Food ads drag down child health

NYT, 4/20 — Last month, the Center for Science in the Public Interest, a Washington-based advocacy group, gave a grade of F to 95 of 128 food and entertainment companies for their policies — or lack thereof — on marketing to children. This despite the… initiative… in which 16 major food and restaurant companies, representing about 80 percent of television food advertising expenditures, announced they would not market foods to children under 12 if they did not meet the companies’ own nutritional standards.

Unfortunately, there’s the rub.
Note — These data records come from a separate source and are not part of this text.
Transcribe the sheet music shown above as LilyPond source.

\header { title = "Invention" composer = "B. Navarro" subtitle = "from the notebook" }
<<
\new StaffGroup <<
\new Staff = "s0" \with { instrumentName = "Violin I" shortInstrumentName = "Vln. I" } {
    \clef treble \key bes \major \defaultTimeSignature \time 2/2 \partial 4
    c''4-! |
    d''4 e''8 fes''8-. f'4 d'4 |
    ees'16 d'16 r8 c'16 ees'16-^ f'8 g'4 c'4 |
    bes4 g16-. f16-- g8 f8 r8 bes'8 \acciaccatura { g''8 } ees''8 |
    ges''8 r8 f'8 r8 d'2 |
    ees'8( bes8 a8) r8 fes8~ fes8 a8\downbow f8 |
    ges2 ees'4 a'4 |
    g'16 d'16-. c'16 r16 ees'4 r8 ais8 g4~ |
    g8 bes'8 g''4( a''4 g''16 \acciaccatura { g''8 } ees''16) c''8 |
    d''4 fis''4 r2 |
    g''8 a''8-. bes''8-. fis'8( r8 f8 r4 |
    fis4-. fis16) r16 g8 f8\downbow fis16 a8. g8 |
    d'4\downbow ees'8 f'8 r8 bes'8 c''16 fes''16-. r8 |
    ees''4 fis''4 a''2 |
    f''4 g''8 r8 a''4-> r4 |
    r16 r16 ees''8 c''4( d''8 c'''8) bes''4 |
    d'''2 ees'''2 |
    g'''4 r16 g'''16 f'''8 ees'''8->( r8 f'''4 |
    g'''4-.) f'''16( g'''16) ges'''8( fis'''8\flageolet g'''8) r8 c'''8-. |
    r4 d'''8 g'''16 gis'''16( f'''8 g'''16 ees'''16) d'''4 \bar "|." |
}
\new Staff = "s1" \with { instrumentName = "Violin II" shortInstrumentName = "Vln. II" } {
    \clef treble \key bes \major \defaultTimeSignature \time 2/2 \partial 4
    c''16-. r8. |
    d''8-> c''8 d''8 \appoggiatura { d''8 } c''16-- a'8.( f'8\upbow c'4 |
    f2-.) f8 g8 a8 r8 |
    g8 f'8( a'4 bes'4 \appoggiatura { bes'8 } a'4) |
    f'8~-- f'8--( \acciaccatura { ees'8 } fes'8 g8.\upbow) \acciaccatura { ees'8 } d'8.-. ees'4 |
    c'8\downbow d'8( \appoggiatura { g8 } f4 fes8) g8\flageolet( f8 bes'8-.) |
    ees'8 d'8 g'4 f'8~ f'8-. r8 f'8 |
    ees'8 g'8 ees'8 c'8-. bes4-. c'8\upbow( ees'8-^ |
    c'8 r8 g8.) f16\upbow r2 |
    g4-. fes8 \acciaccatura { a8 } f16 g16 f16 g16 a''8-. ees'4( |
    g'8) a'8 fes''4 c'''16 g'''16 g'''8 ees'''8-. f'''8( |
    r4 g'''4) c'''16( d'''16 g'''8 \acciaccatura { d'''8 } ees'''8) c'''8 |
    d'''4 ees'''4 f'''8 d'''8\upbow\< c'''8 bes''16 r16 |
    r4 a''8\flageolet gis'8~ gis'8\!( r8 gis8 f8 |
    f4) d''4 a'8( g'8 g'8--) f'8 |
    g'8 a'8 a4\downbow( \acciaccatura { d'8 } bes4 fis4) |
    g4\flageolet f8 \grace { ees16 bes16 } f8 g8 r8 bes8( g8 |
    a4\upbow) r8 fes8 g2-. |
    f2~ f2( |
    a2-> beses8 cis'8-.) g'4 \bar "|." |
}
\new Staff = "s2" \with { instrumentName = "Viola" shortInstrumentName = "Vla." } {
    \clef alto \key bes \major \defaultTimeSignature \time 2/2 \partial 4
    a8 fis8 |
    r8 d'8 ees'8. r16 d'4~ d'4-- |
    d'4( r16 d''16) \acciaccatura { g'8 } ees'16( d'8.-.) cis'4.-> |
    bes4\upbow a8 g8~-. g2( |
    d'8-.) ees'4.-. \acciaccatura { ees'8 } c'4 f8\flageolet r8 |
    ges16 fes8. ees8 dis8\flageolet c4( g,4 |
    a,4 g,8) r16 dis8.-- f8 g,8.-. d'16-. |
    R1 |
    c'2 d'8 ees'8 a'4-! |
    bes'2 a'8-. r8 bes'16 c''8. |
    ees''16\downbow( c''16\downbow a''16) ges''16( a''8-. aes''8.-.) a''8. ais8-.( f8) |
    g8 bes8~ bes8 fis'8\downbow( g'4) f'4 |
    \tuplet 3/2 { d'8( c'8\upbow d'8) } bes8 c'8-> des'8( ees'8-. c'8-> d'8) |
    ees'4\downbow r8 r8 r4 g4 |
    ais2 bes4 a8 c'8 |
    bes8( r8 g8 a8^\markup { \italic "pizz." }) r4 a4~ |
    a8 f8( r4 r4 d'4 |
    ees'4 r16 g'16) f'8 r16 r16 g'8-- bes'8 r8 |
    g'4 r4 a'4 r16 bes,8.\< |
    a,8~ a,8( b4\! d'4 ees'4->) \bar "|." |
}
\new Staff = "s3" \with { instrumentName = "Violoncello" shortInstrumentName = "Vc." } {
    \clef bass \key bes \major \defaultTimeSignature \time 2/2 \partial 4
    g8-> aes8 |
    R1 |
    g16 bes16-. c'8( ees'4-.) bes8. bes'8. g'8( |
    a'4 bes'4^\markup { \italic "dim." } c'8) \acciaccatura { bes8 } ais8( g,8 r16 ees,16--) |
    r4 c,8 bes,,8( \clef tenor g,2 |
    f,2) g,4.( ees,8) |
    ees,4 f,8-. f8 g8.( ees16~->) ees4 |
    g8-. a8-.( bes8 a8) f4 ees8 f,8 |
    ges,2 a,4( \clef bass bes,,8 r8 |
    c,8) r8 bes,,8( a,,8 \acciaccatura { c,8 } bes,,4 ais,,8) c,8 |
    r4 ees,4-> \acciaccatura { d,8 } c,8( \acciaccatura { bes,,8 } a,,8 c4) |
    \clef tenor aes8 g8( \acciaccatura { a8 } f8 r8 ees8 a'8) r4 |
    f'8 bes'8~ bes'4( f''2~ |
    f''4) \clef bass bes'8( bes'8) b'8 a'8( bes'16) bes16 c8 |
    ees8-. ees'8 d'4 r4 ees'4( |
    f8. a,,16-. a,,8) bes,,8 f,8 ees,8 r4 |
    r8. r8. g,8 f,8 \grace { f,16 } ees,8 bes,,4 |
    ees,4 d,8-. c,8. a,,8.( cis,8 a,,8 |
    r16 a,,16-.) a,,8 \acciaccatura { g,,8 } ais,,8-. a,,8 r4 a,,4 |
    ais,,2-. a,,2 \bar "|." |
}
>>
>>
What a company like Kellogg’s regards as an acceptable amount of sugar in a serving of breakfast cereal may not be what a nutrition-wise parent would choose.

Less tax income? Fire teachers!

NYT, 4/21 — School districts around the country, forced to resort to drastic money-saving measures, are warning hundreds of thousands of teachers that their jobs may be eliminated in June….

In addition to teacher layoffs, districts are planning to close schools, cut programs, enlarge classes and shorten the school day, week or year to save money….

Some of the deepest cuts are in Los Angeles, where Superintendent Ramon C. Cortines sent notices to 5,200… employees last month, telling them that they were losing their jobs….

“I don’t see this being over in the year 2014-15,” Mr. Cortines added.

World capitalism keeps Africa poor

GW, 4/9 — More than $1.5 trillion may have flowed out of Africa illegally over the past four decades, most of it to western financial institutions…..

“This massive flow of illicit money out of Africa is facilitated by a global shadow financial system comprising tax havens, secrecy jurisdictions, disguised corporations, anonymous trust accounts, fake foundations, trade mis-pricing and money-laundering techniques.”

Capital loss has a devastating effect on development and attempts to alleviate poverty….

The report adds: “Developing countries lose at least $10 through illegal flight capital for every $1 they receive in external assistance.”

How US enriches human culture

NYT, 4/11 — “Bite Me,” Christopher Moore’s third novel about young San Francisco vampires, enters the hardcover fiction list at No. 5, one spot ahead of Seth Grahame-Smith’s supernatural history, “Abraham Lincoln: Vampire Hunter.”